What a frigging kick in the nuttz. Anyone have any ideas? Running XP Pro x64. Rig one in sig. Ati Hd4350. Just installed loopback today. It gave me crap so I uninstalled it but the client was running fine after a restart.

Good thing I've got another rig coming up with 2 nvidia cards coming in.

**Edit** Deleted all files but client.cfg and my log. Grabbed 6.23 of the site and reinstalled. Client seems to be running fine. Only time will let me know on this.

ChasR
12-08-09, 04:23 PM
Do the standard stuff.
reboot: fixes the problem a good percentage of the time.
reduce flush interval: the 4350 can't handle large flush intervals.
uninstall and reinstall the driver: usually fixes the problem.

AmbientFiction
12-08-09, 04:26 PM
Do the standard stuff.
reboot: fixes the problem a good percentage of the time.
reduce flush interval: the 4350 can't handle large flush intervals.
uninstall and reinstall the driver: usually fixes the problem.

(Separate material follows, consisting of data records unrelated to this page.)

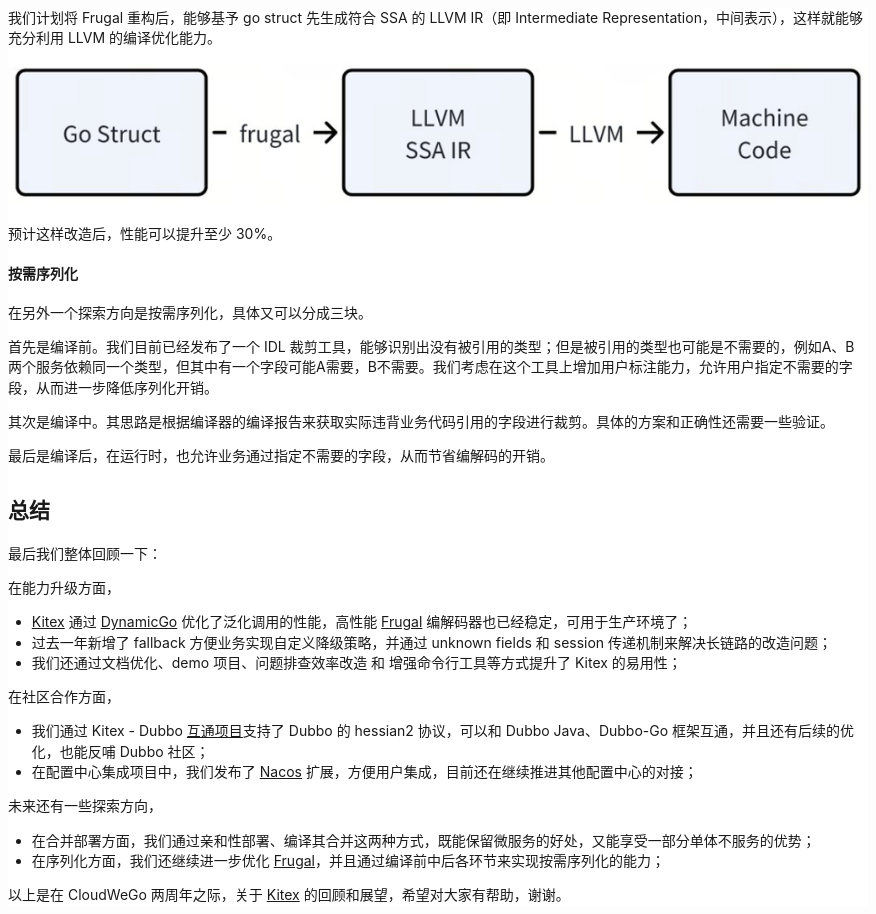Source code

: 我们计划将 Frugal 重构后，能够基予 go struct 先生成符合 SSA 的 LLVM IR（即 Intermediate Representation，中间表示），这样就能够充分利用 LLVM 的编译优化能力。

![image](/img/blog/2nd_Kitex_retrospect/frugal_future.png)

预计这样改造后，性能可以提升至少 30%。

#### 按需序列化

在另外一个探索方向是按需序列化，具体又可以分成三块。

首先是编译前。我们目前已经发布了一个 IDL 裁剪工具，能够识别出没有被引用的类型；但是被引用的类型也可能是不需要的，例如A、B两个服务依赖同一个类型，但其中有一个字段可能A需要，B不需要。我们考虑在这个工具上增加用户标注能力，允许用户指定不需要的字段，从而进一步降低序列化开销。

其次是编译中。其思路是根据编译器的编译报告来获取实际违背业务代码引用的字段进行裁剪。具体的方案和正确性还需要一些验证。

最后是编译后，在运行时，也允许业务通过指定不需要的字段，从而节省编解码的开销。

## 总结

最后我们整体回顾一下：

在能力升级方面，

- [Kitex][Kitex] 通过 [DynamicGo][DynamicGo] 优化了泛化调用的性能，高性能 [Frugal][Frugal] 编解码器也已经稳定，可用于生产环境了；
- 过去一年新增了 fallback 方便业务实现自定义降级策略，并通过 unknown fields 和 session 传递机制来解决长链路的改造问题；
- 我们还通过文档优化、demo 项目、问题排查效率改造 和 增强命令行工具等方式提升了 Kitex 的易用性；

在社区合作方面，

- 我们通过 Kitex - Dubbo [互通项目](https://github.com/kitex-contrib/codec-dubbo)支持了 Dubbo 的 hessian2 协议，可以和 Dubbo Java、Dubbo-Go 框架互通，并且还有后续的优化，也能反哺 Dubbo 社区；
- 在配置中心集成项目中，我们发布了 [Nacos](https://github.com/kitex-contrib/config-nacos) 扩展，方便用户集成，目前还在继续推进其他配置中心的对接；

未来还有一些探索方向，

- 在合并部署方面，我们通过亲和性部署、编译其合并这两种方式，既能保留微服务的好处，又能享受一部分单体不服务的优势；
- 在序列化方面，我们还继续进一步优化 [Frugal][Frugal]，并且通过编译前中后各环节来实现按需序列化的能力；

以上是在 CloudWeGo 两周年之际，关于 [Kitex][Kitex] 的回顾和展望，希望对大家有帮助，谢谢。

[Kitex]: http://github.com/cloudwego/kitex
[DynamicGo]: http://github.com/cloudwego/dynamicgo
[Netpoll]: http://github.com/cloudwego/netpoll
[Frugal]: http://github.com/cloudwego/frugal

Is 128 too high of a flush interval?

Running the following vars:
BROOK_YIELD=2
CAL_NO_FLUSH=1
CAL_PRE_FLUSH=1
FLUSH_INTERVAL=128

See anything I need to change?

**Edit** Correction this is my 4650 my bad.

ChasR
12-08-09, 06:20 PM
128 might be too high for the 4350. Not sure about the 4650. HD3850 runs at 128, HD 4870 runs at 192.

Bobnova
12-08-09, 10:32 PM
If your GPU doesn't have heatsinks on the memory i strongly suggest putting them on, it may or may not have anything to do with what you have going on now (probably not), but i got the same error constantly before sinking my gpu's ram.

EDIT:
Plus i got an extra 300mhz ram speed :beer:

AmbientFiction
12-08-09, 11:49 PM
Yeah I know I have so many projects to do. It will all come with time. Also when I get in the 8800 GTX Jester220 is sending me I should have some ramsinks. I've also got a lot of old heatsinks. I'm sure a hack saw would make some quick sinks.

I just modded an ASKA Silver Mtn to fit a socket 939 x2. I'm gonna test it out to see if it is boss enough to cool off that 3800x2. I feel it should be and the size is perfect. I'll let you know how it goes. 1.2lbs of copper coated in silver w/92mm fan on it.